Hello :) Boy, 17 years old; so far without a girlfriend. For about 3 years I have known a girl one year and 6 months older than me. Coincidentally, we both became closer to each other. In short - I know a lot about her, she knows a lot about me (I share more, but it is a more open book to read than myself). For her - she does not allow many people close to her (she is sociable, she is just a complex person), that is - she should be impressed. He "believes" in the "pink world" and in "unicorns" or at least tries to believe in it (most likely a kind of defensive reaction from the world). I'm a pretty good friend to her, who is important to her, but at the same time I'm the kind of person who keeps her thrilled (almost everything she can expect from me - ideas, behavior, thinking, all sorts of nonsense). She has a "serious friend". From 3 years. However, they are in a "shaky" relationship with him and she is not happy. Background: Before, I wanted to end my friendship because I like her and I am internally tormented while I am with her. Apparently luckily I didn't. I didn't want to hurt her while listening to her problems, because I knew that she was weaker and super vulnerable, which made us closer ...
The other day we happened to write nonsense and ask her again why she was with us at all. her friend may be with someone who cares about her (of course, I mentioned myself in the conversation). Another conversation followed, in which I told her why I wouldn't try to be with other girls (I'm not impressed, but to be with someone just to be with someone and of course for your physiological needs, it's a hell of a pity). It so happened that I then confessed my feelings to her, why exactly I hid them and why I didn't intend to try it at all (so as not to lose a friend). It was as if I felt that I had won her slightly - she thanked me for everything I had done and that I had sacrificed myself (I have the feeling that no one else has done this for her so far). Out of curiosity, I asked her if we could have a relationship in the future, and her answer was "no wonder." We talked a little more and I understood something else she didn't say - she hopes to stay with her boyfriend and start a family with him, because that will be her proof that this "pink world" exists. I doubt she will succeed, because from what she told me, he has hurt her a lot, and more than once, and "he will have to collect the broken pieces of my heart, with tweezers" - her words. I'm not judging her, but I know that her thinking would bring her a lot of whites on her head - she believes in this world, which is not beautiful, but too, too perfect, without signs of mistakes. I realize that if she continues like this, even if she succeeds with what she wants, in the end it will come to her too much and she will regret and blame herself ... I do not want her to leave her boyfriend, but to realize that her stubbornness is ridiculous and her actions themselves prove nothing. To understand that the world is not "pink", but it can be nice / interesting / fun ... Only then to decide whether she will be with her boyfriend or not, whether all this is worth it, even though her relationship is exhausting and only she to make an effort. Last year, they had split up for a while when a drug boy had made her dizzy (I had to watch them while they were together so she wouldn't do something that was quite possible).

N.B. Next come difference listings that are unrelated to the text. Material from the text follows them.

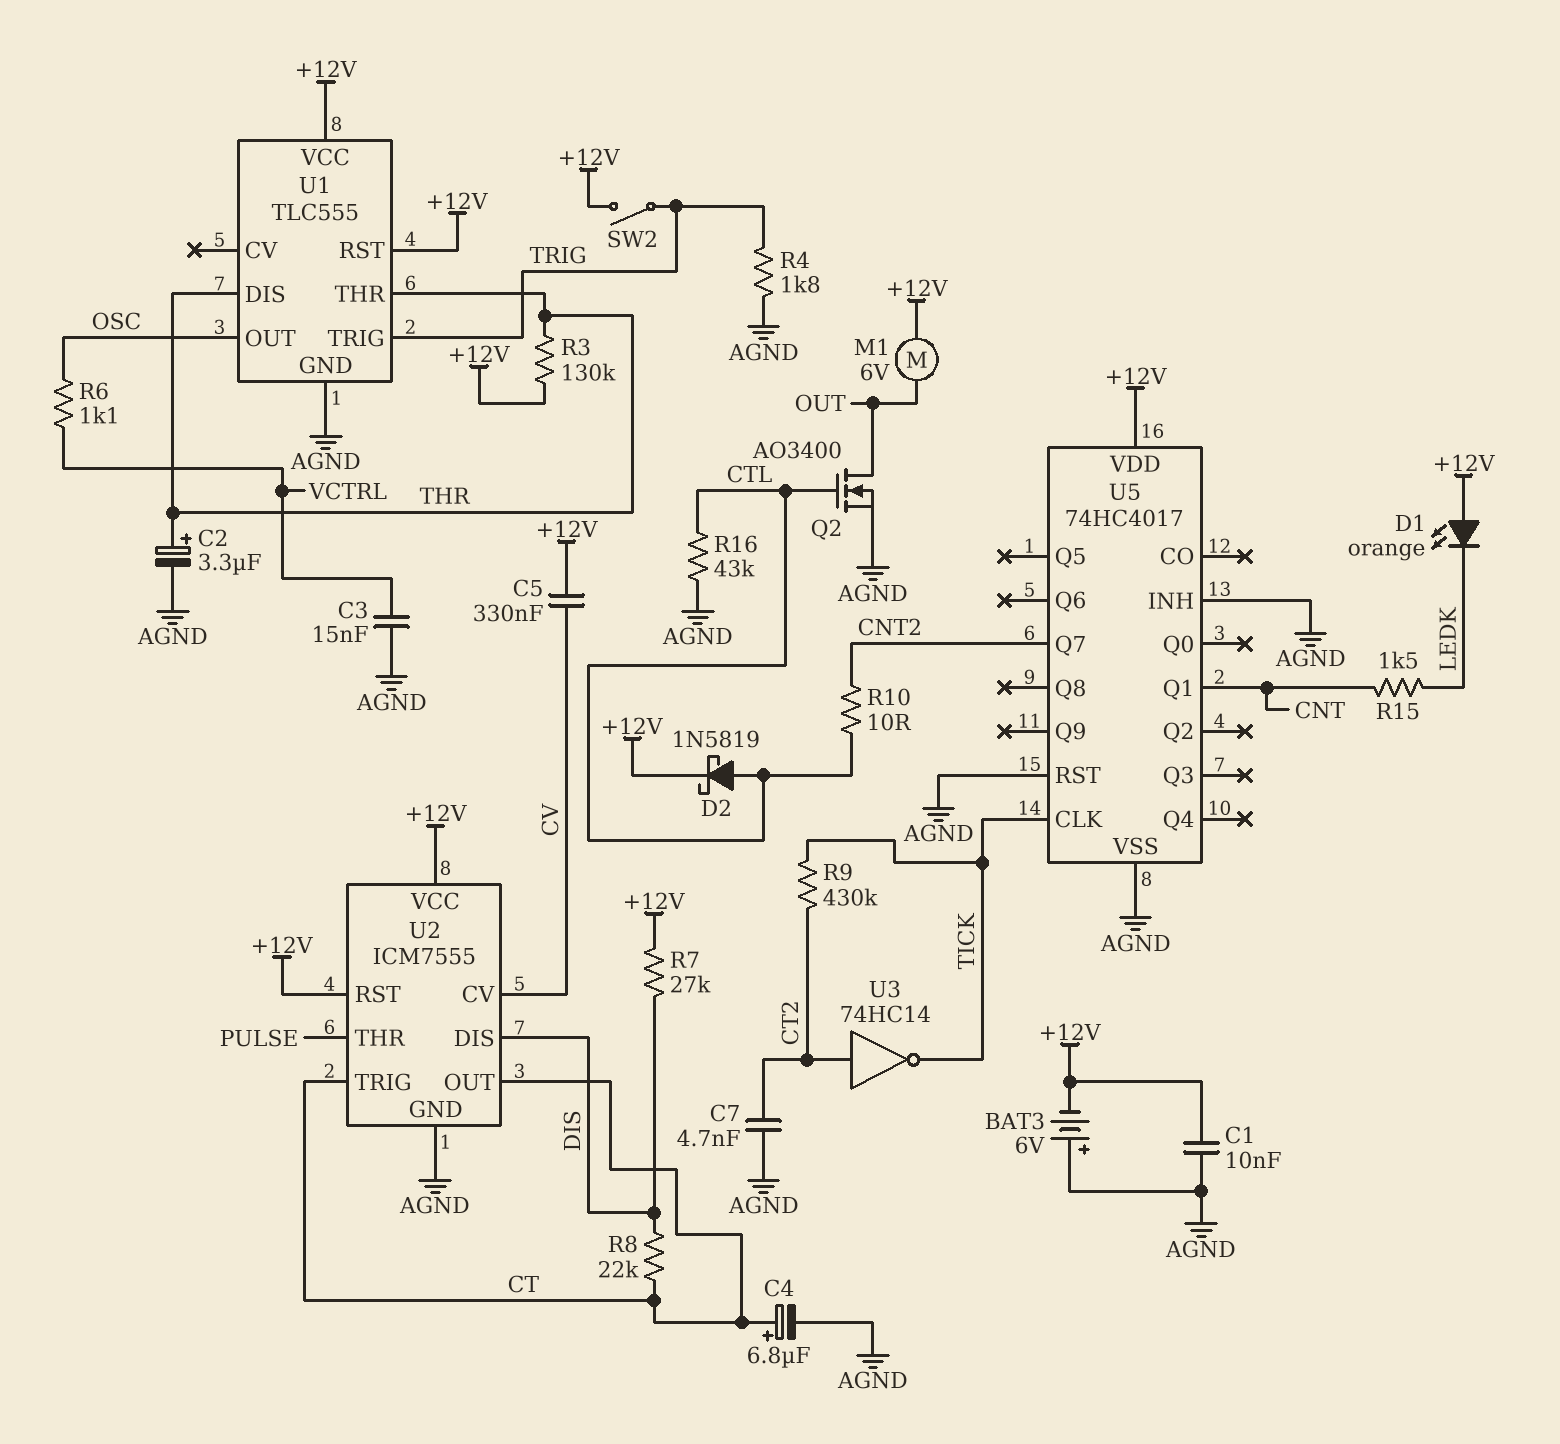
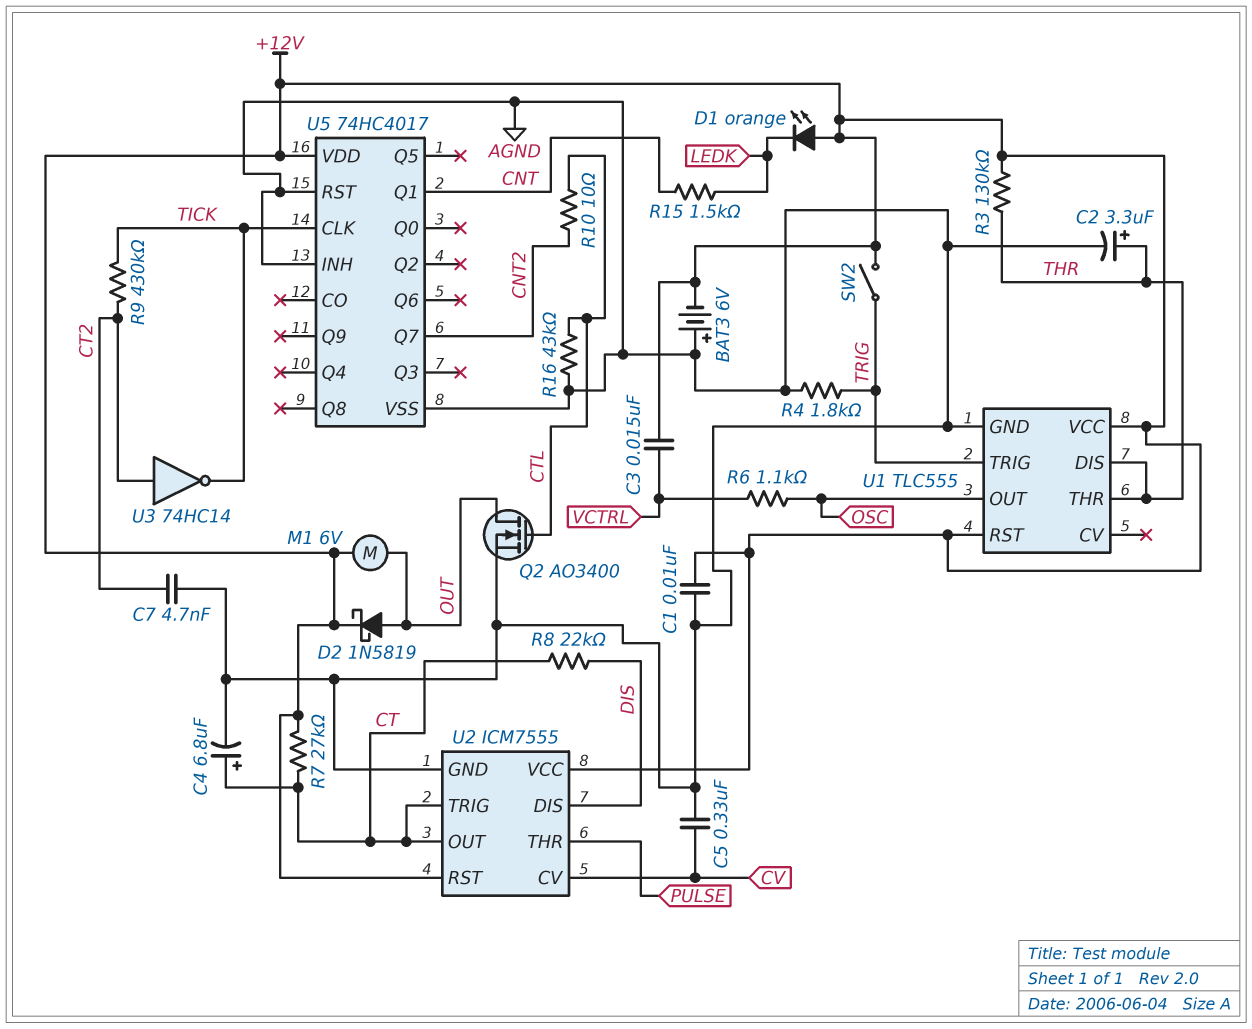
C3: 15nF (AGND, VCTRL) -> 15nF (+12V, VCTRL)
C5: 330nF (+12V, CV) -> 330nF (AGND, CV)
D2: schottky 1N5819 (A CTL, K +12V) -> schottky 1N5819 (A OUT, K +12V)
R7: 27k (+12V, DIS) -> 27k (+12V, CT)

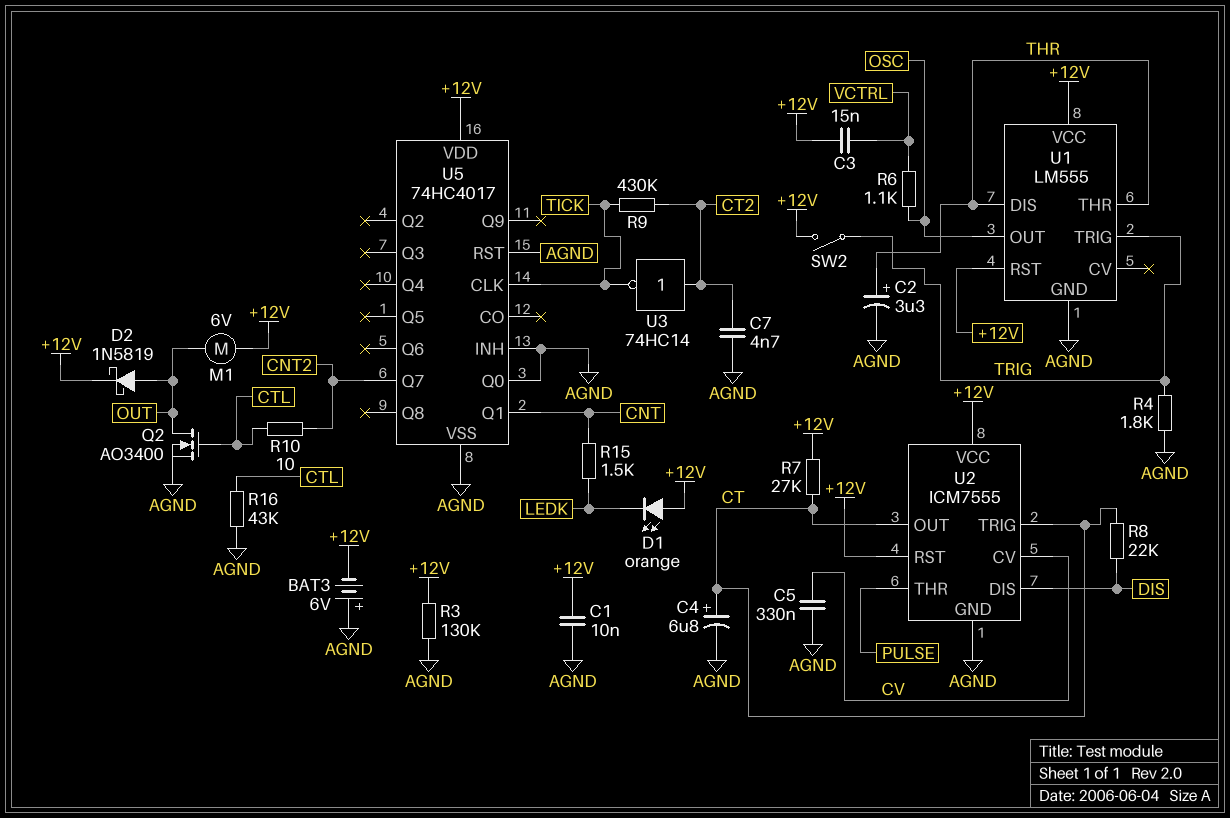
R3: 130k (+12V, THR) -> 130k (+12V, AGND)
U1: TLC555 -> LM555
U5 pin Q0: none -> AGND

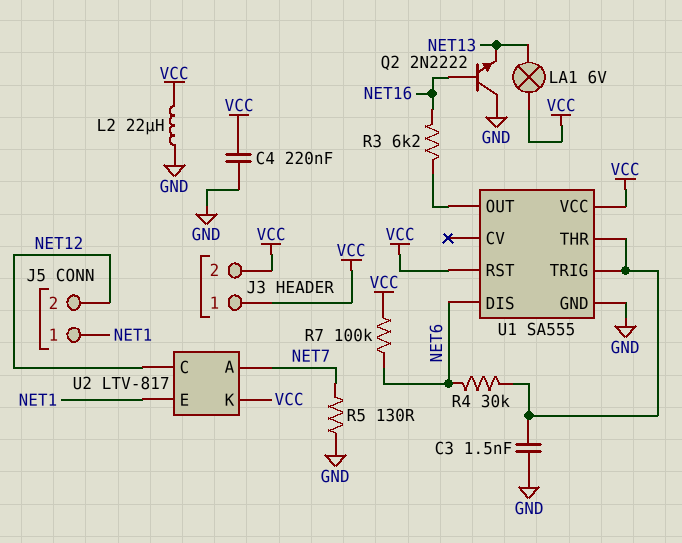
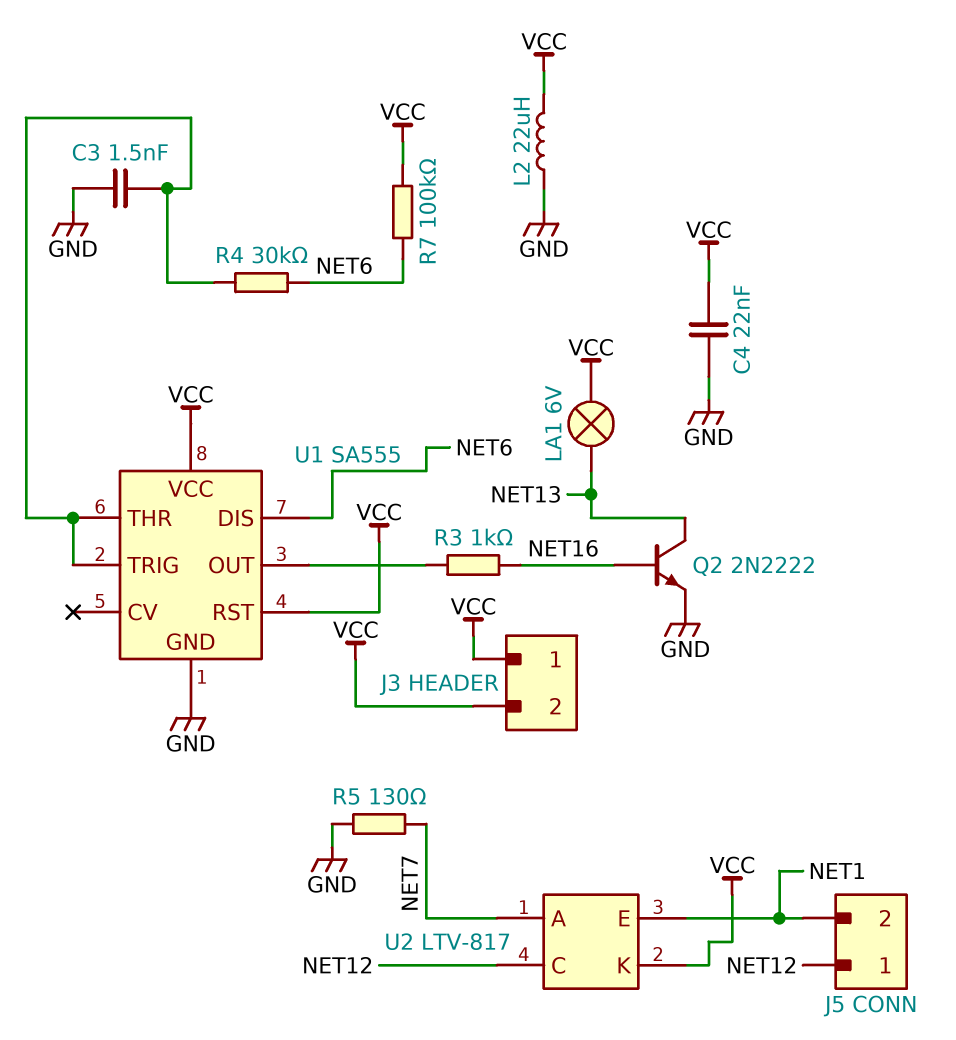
C4: 220nF (GND, VCC) -> 22nF (GND, VCC)
J5 pin 1: NET1 -> NET12
J5 pin 2: NET12 -> NET1
Q2: NPN 2N2222 (B NET16, C GND, E NET13) -> NPN 2N2222 (B NET16, C NET13, E GND)
R3: 6.2k (NET16, U1/OUT) -> 1k (NET16, U1/OUT)

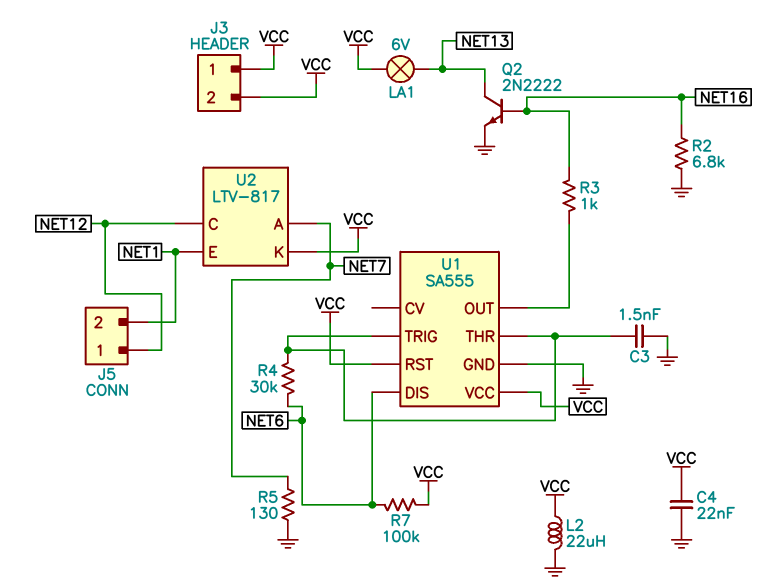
R2: none -> 6.8k (GND, NET16)

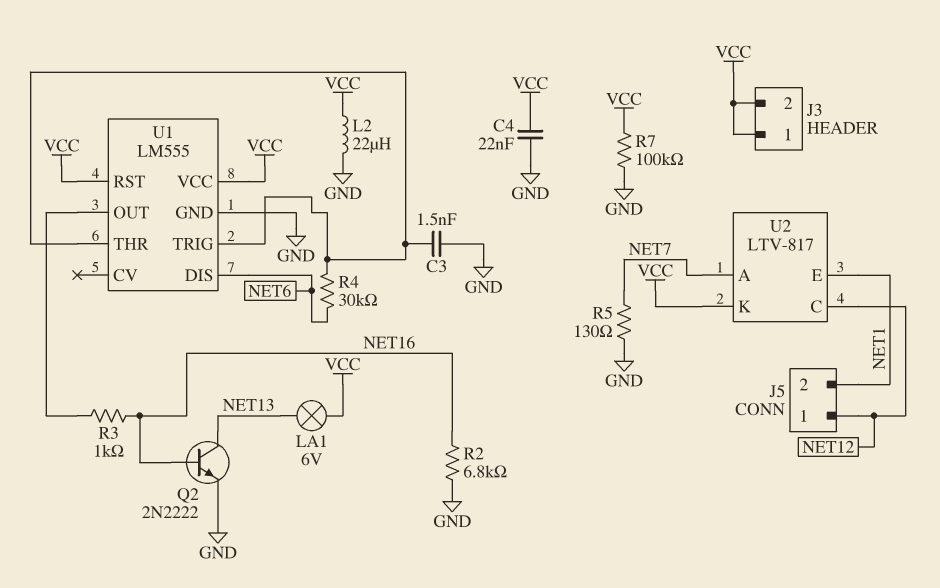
R7: 100k (NET6, VCC) -> 100k (GND, VCC)
U1: SA555 -> LM555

Luckily, she returned to her current boyfriend, with whom they apparently have a similar relationship as before (pff, personally, I'm glad she's not with the other boy). Since I know her, I know that if they break up, she may fall into a little despair and catch up with the first person she meets, which I would not allow in any case - there are a lot of guys who want her for sex (to use her) . My question to you is - how can I open her eyes and show her that all this is slightly washed away, that what she believes in, if she doesn't change it, will ruin her? How, if she leaves him, can I show her that she needs to spend time with herself (to understand that her only company is the most important, not so much the company of other people)? Her friends and "friends" have told her that this is not good for her, but only so far. I really want to help her. How do I do that? If I manage, maybe only then I will think about a relationship with her, but for now ... Let me tell you, if it matters at all - she is a workaholic and mainly strives for self-improvement, and I am headed to "self employment". That is - in parts we both complement each other. Thank you all for your time and advice :)
1 nipdreamer answered
Life will open both her eyes and yours, as it opened ours, to those older than you. It is best not to interfere in other people's lives, loves, interests, etc. The fact that someone trusts you and shares you does not mean that you have to commit to arranging his life as you think. must be. What is good for one is not so good for another. For now, the girl is dating someone else, whatever their relationship is, they ONLY affect them. If SHE asks you for a boyfriend, she will let you know. Women are the ones who choose which man to sleep with, have a family, a child, etc. eventually. Maybe if she breaks up with him, she'll ask for someone else - it's her right. No one has appointed you to be her guardian, guardian, mentor, or whatever you can think of. The other boys wanted sex, that's what every man wants, do you want her because of her character and success at school? Instinct is at the heart of gender relations, but you cannot dictate its choice. You can express your opinion, give advice and help if they want it, but that's it.